O sistema védico da saúde inclui corpo e mente. Os exercícios mais antigos que mantêm o corpo em forma e auxiliam a controlar a mente são chamados de Âsanas, e que normalmente são conhecidos como “Yoga” no Ocidente. Estes exercícios ou Âsanas se constituem numa série de posicionamentos físicos que têm em vista o desenvolvimento do equilíbrio, correta respiração, manutenção da saúde circulatória, etc. tem do em vista habilitar o seu praticante a alcançar Brahma-vidya, o conhecimento sobre a Realidade Suprema ou Brahman. Diferentemente do culto ao corpo encontrado no Ocidente os 'hindus" seguem uma vida saudável, com pelo menos um banho por dia, uso de roupas leves, sem produtos contaminantes; tudo isso fazendo parte da correta forma de manter a saúde. Contudo, Yoga é mais do que um simples ficar de cabeça para baixo e exibicionismo circenses. Os Asanas têm por objetivo o fato de alguém alcançar uma consciência superior, além do corpo, da mente e dos sentidos, e é por isso que os Asanas são feitos; de outra forma, se o seu empreender tem em vista algo como emagrecer ou coisas do gênero, torna-se díspar com seu propósito. Para isso, há uma série de outras técnicas. Um verdadeiro Hindu tem em mente somente a realização do Ser Supremo; busca acima de tudo realizar a consciência Superior, ou Consciência Brahman ou Atma.
alusão a Sri Patanjali |
7. Os Hindus fazem refeições especiais em datas comemorativas, feriados ou fins de semana?
Dentro da prática do Sanatana-dharma existe todo um processo muito íntimo com a dieta e as datas comemorativas. Na realidade, há muitas datas consideradas sagradas e que são comemoradas. Cada Ashrama, ou local de peregrinação e instrução, possui suas atividades e festas sagradas. Em geral, costuma-se fazer 108 preparações especiais nestas datas, uma vez que 108 é considerado um número sagrado na Índia Hindu. Além das festividades sagradas, comemora-se o aparecimento do preceptor espiritual, Guru Purnima, geralmente seguindo o calendário lunar, por isso algumas festividades variam de ano para ano.

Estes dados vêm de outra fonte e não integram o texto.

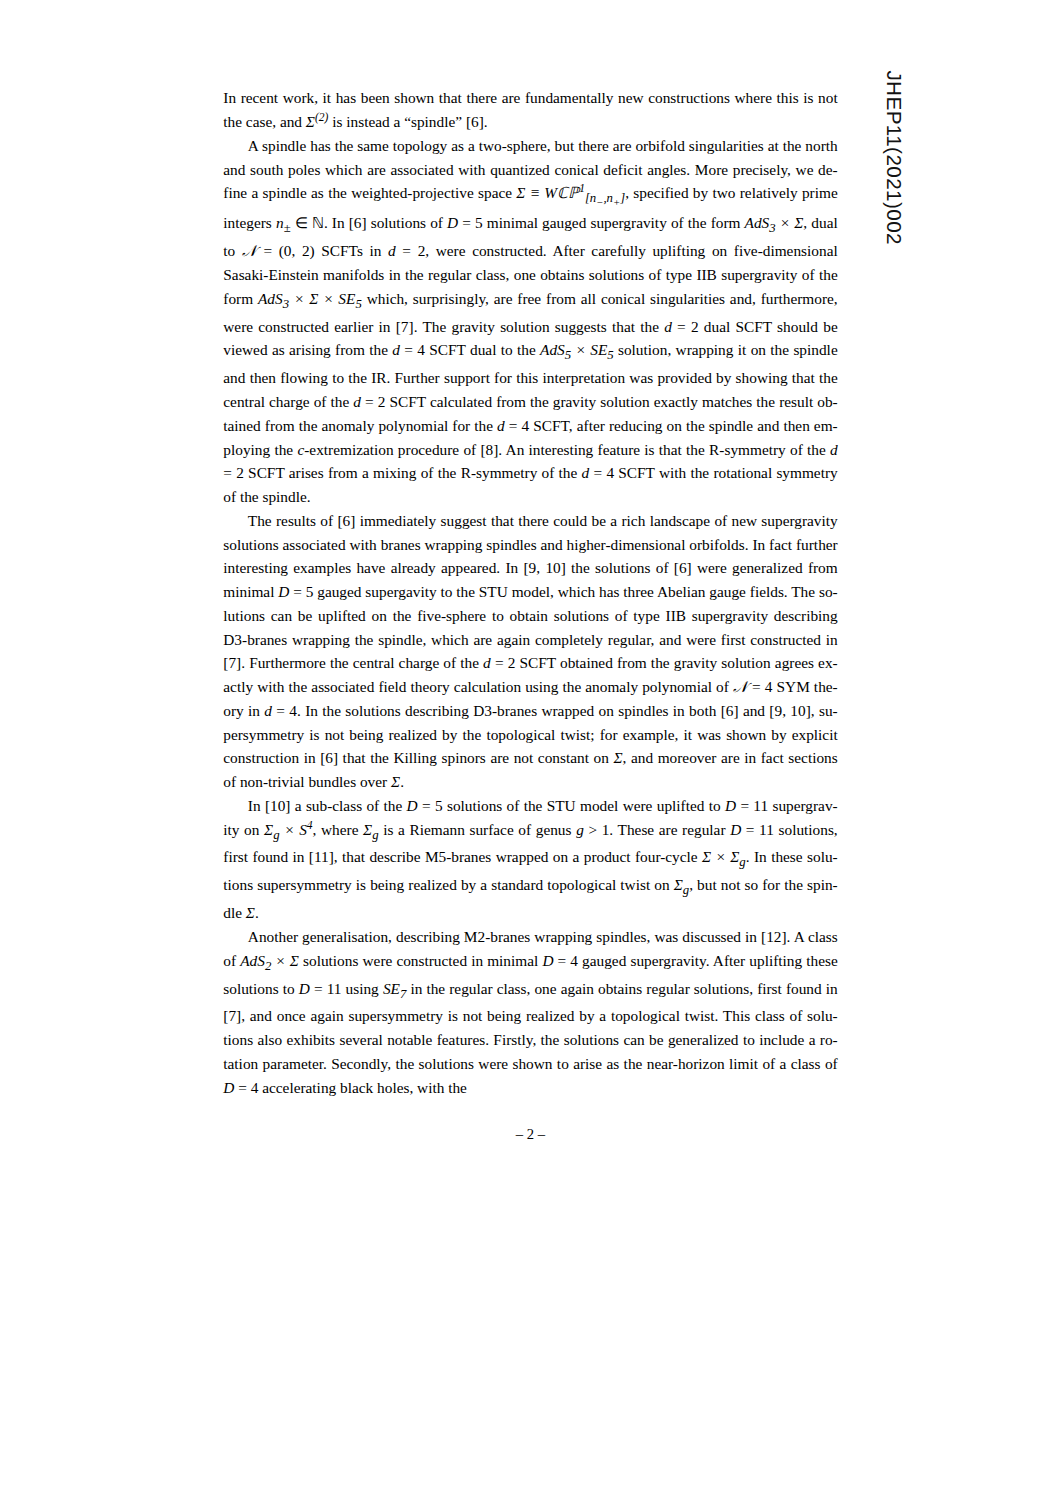JHEP11(2021)002
In recent work, it has been shown that there are fundamentally new constructions where this is not the case, and Σ(2) is instead a “spindle” [6].
A spindle has the same topology as a two-sphere, but there are orbifold singularities at the north and south poles which are associated with quantized conical deficit angles. More precisely, we define a spindle as the weighted-projective space Σ ≡ Wℂℙ1[n−,n+], specified by two relatively prime integers n± ∈ ℕ. In [6] solutions of D = 5 minimal gauged supergravity of the form AdS3 × Σ, dual to 𝒩 = (0, 2) SCFTs in d = 2, were constructed. After carefully uplifting on five-dimensional Sasaki-Einstein manifolds in the regular class, one obtains solutions of type IIB supergravity of the form AdS3 × Σ × SE5 which, surprisingly, are free from all conical singularities and, furthermore, were constructed earlier in [7]. The gravity solution suggests that the d = 2 dual SCFT should be viewed as arising from the d = 4 SCFT dual to the AdS5 × SE5 solution, wrapping it on the spindle and then flowing to the IR. Further support for this interpretation was provided by showing that the central charge of the d = 2 SCFT calculated from the gravity solution exactly matches the result obtained from the anomaly polynomial for the d = 4 SCFT, after reducing on the spindle and then employing the c-extremization procedure of [8]. An interesting feature is that the R-symmetry of the d = 2 SCFT arises from a mixing of the R-symmetry of the d = 4 SCFT with the rotational symmetry of the spindle.
The results of [6] immediately suggest that there could be a rich landscape of new supergravity solutions associated with branes wrapping spindles and higher-dimensional orbifolds. In fact further interesting examples have already appeared. In [9, 10] the solutions of [6] were generalized from minimal D = 5 gauged supergavity to the STU model, which has three Abelian gauge fields. The solutions can be uplifted on the five-sphere to obtain solutions of type IIB supergravity describing D3-branes wrapping the spindle, which are again completely regular, and were first constructed in [7]. Furthermore the central charge of the d = 2 SCFT obtained from the gravity solution agrees exactly with the associated field theory calculation using the anomaly polynomial of 𝒩 = 4 SYM theory in d = 4. In the solutions describing D3-branes wrapped on spindles in both [6] and [9, 10], supersymmetry is not being realized by the topological twist; for example, it was shown by explicit construction in [6] that the Killing spinors are not constant on Σ, and moreover are in fact sections of non-trivial bundles over Σ.
In [10] a sub-class of the D = 5 solutions of the STU model were uplifted to D = 11 supergravity on Σg × S4, where Σg is a Riemann surface of genus g > 1. These are regular D = 11 solutions, first found in [11], that describe M5-branes wrapped on a product four-cycle Σ × Σg. In these solutions supersymmetry is being realized by a standard topological twist on Σg, but not so for the spindle Σ.
Another generalisation, describing M2-branes wrapping spindles, was discussed in [12]. A class of AdS2 × Σ solutions were constructed in minimal D = 4 gauged supergravity. After uplifting these solutions to D = 11 using SE7 in the regular class, one again obtains regular solutions, first found in [7], and once again supersymmetry is not being realized by a topological twist. This class of solutions also exhibits several notable features. Firstly, the solutions can be generalized to include a rotation parameter. Secondly, the solutions were shown to arise as the near-horizon limit of a class of D = 4 accelerating black holes, with the
– 2 –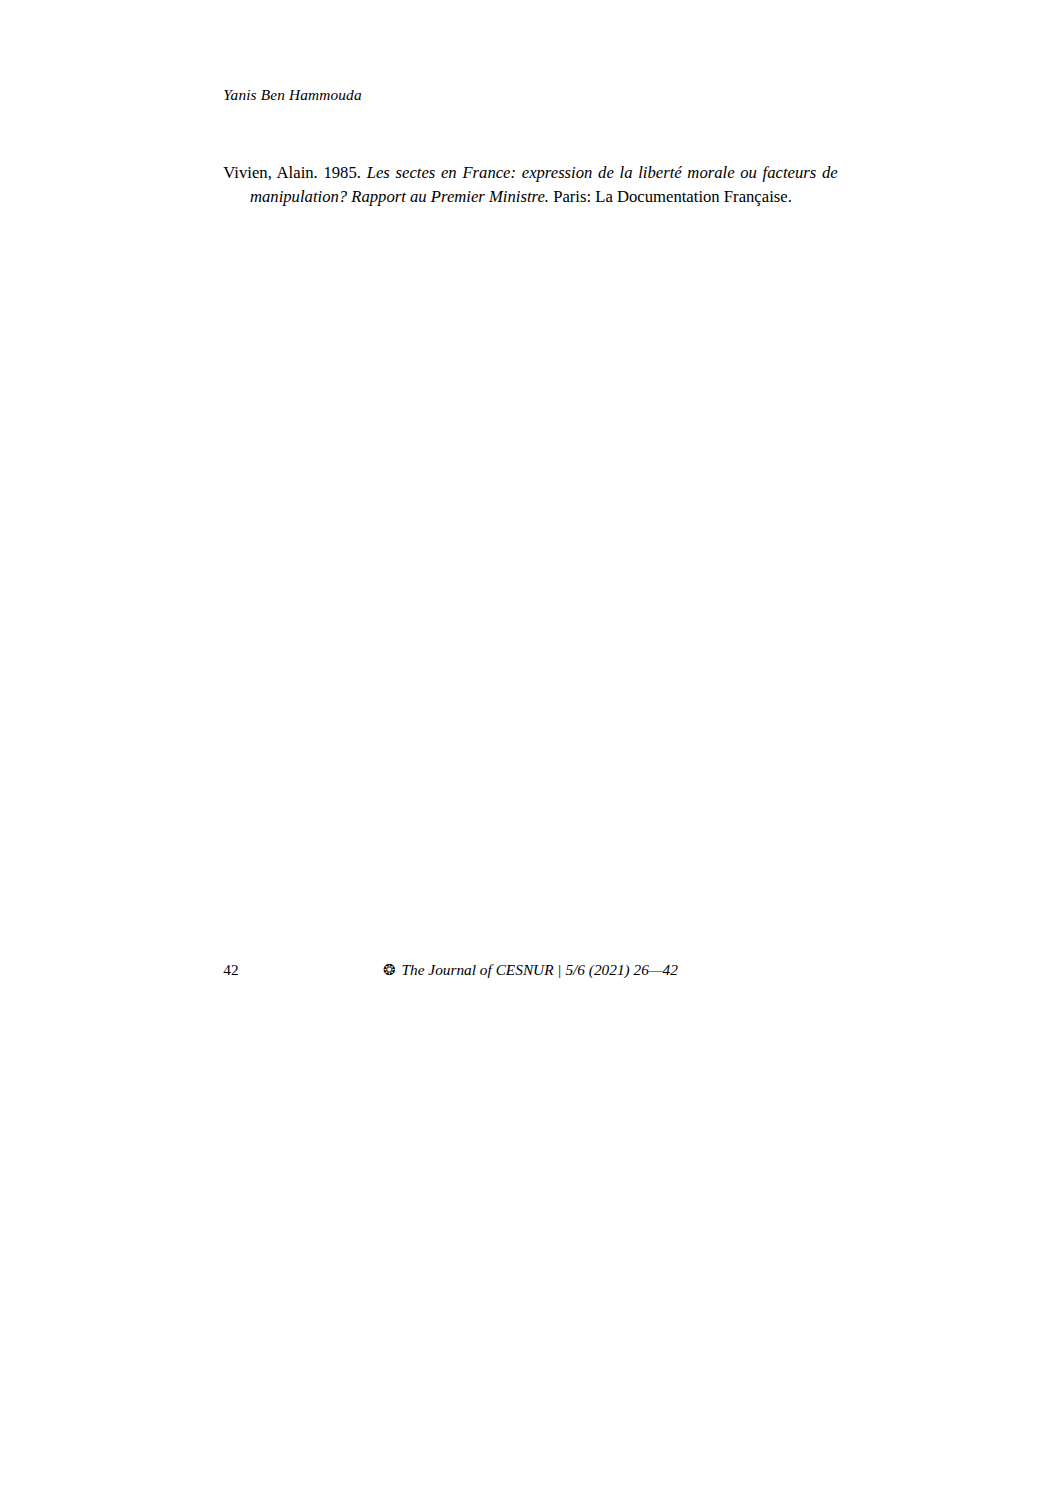Yanis Ben Hammouda
Vivien, Alain. 1985. Les sectes en France: expression de la liberté morale ou facteurs de manipulation? Rapport au Premier Ministre. Paris: La Documentation Française.
42
❂The Journal of CESNUR | 5/6 (2021) 26—42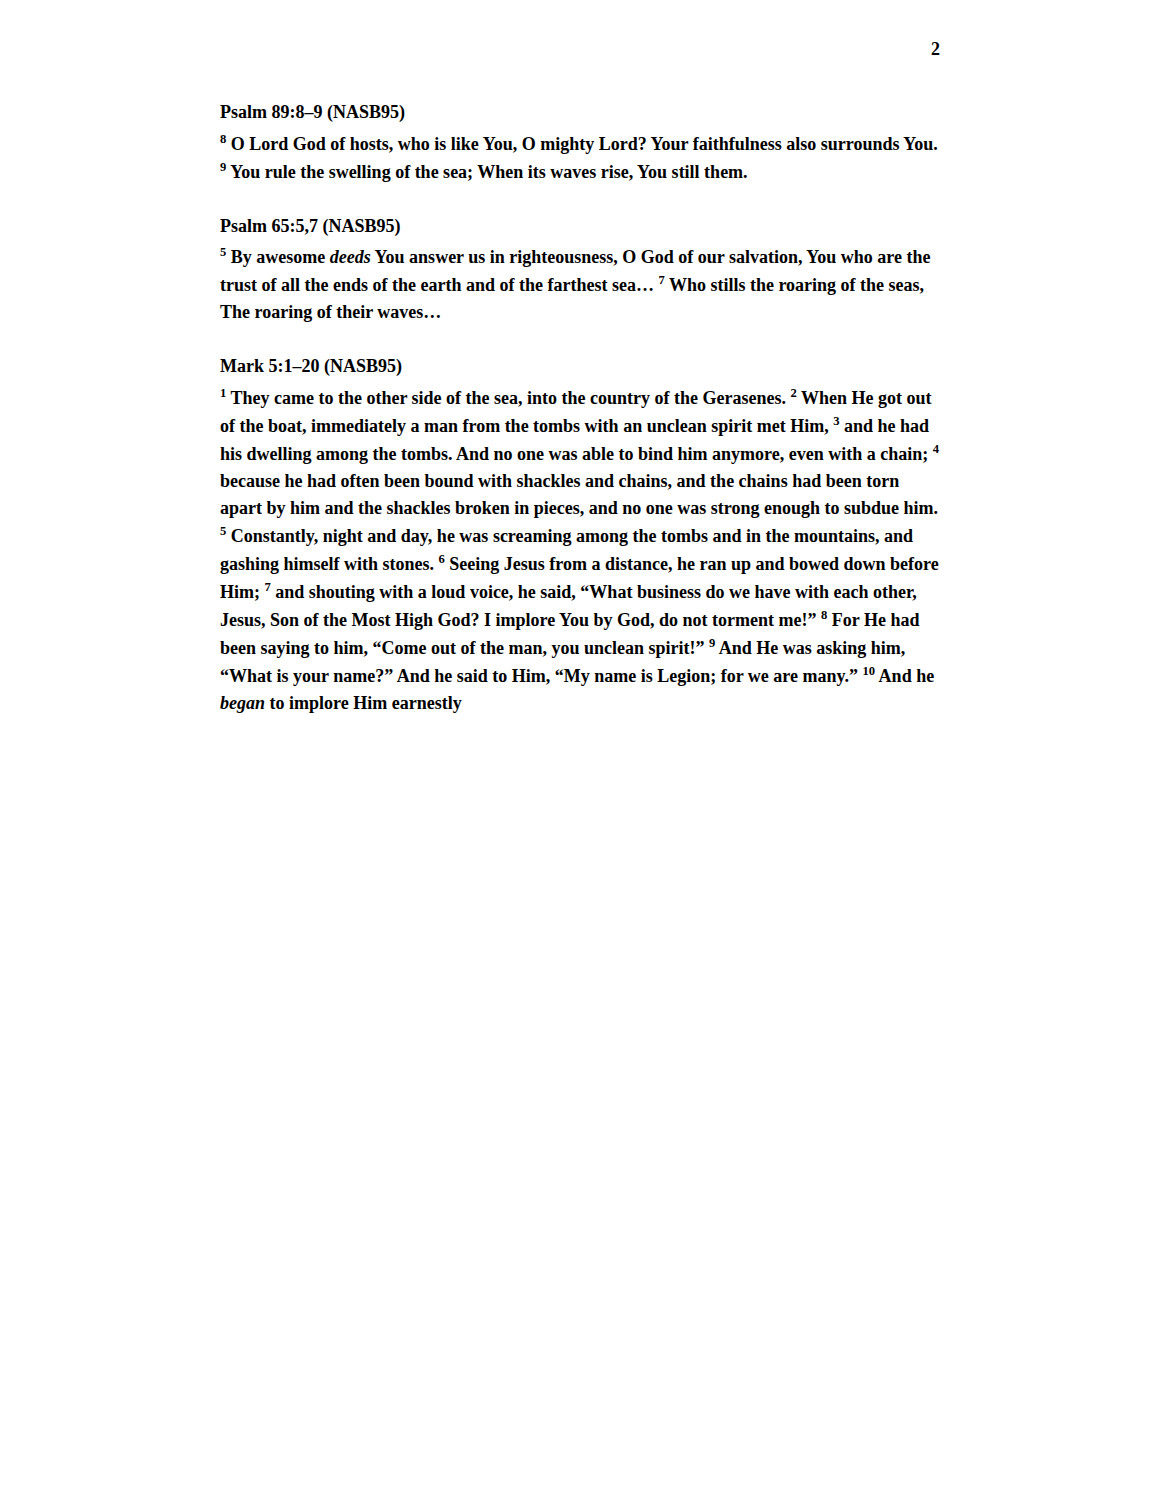2
Psalm 89:8–9 (NASB95)
8 O Lord God of hosts, who is like You, O mighty Lord? Your faithfulness also surrounds You. 9 You rule the swelling of the sea; When its waves rise, You still them.
Psalm 65:5,7 (NASB95)
5 By awesome deeds You answer us in righteousness, O God of our salvation, You who are the trust of all the ends of the earth and of the farthest sea… 7 Who stills the roaring of the seas, The roaring of their waves…
Mark 5:1–20 (NASB95)
1 They came to the other side of the sea, into the country of the Gerasenes. 2 When He got out of the boat, immediately a man from the tombs with an unclean spirit met Him, 3 and he had his dwelling among the tombs. And no one was able to bind him anymore, even with a chain; 4 because he had often been bound with shackles and chains, and the chains had been torn apart by him and the shackles broken in pieces, and no one was strong enough to subdue him. 5 Constantly, night and day, he was screaming among the tombs and in the mountains, and gashing himself with stones. 6 Seeing Jesus from a distance, he ran up and bowed down before Him; 7 and shouting with a loud voice, he said, “What business do we have with each other, Jesus, Son of the Most High God? I implore You by God, do not torment me!” 8 For He had been saying to him, “Come out of the man, you unclean spirit!” 9 And He was asking him, “What is your name?” And he said to Him, “My name is Legion; for we are many.” 10 And he began to implore Him earnestly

Em muitas regiões da Índia, duas vezes por mês é feito jejum de grãos, ou seja, não se consume arroz, milho ou trigo, ou qualquer tipo de grão. Este “jejum de grãos” não impede que a pessoa coma outros alimentos, podendo ser feito consumindo-se vegetais em geral, ou somente água, ou então sem água e sem qualquer tipo de alimentos. Esta técnica de jejum é muito saudável, além de dar uma grande economia para a manutenção de grãos no pais. Levando-se em conta que uma pessoa, em média, consome cerca de 100 g . de arroz por dia, multiplicando-se por 1.300.000 pessoas, têm-se uma economia de cerca de 300.000 toneladas de grãos por mês, ou 300.000.000 de kg., o que garante um bom balanço numa futura escassez.